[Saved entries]
------------------------------------------------------------
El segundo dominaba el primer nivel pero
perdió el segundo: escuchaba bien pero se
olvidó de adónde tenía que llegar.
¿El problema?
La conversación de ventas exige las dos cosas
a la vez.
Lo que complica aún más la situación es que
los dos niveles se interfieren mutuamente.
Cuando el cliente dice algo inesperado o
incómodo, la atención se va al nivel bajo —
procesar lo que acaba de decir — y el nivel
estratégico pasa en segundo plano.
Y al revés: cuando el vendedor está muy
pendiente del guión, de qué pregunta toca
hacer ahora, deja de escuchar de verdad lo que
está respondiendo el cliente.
------------------------------------------------------------
**Request**
Please make an exact copy of the lines above from the line with "perdió el segundo: escuchaba bien pero se" through the line with "procesar lo que acaba de decir — y el nivel", both ends included.

**Answer space**
perdió el segundo: escuchaba bien pero se
olvidó de adónde tenía que llegar.
¿El problema?
La conversación de ventas exige las dos cosas
a la vez.
Lo que complica aún más la situación es que
los dos niveles se interfieren mutuamente.
Cuando el cliente dice algo inesperado o
incómodo, la atención se va al nivel bajo —
procesar lo que acaba de decir — y el nivel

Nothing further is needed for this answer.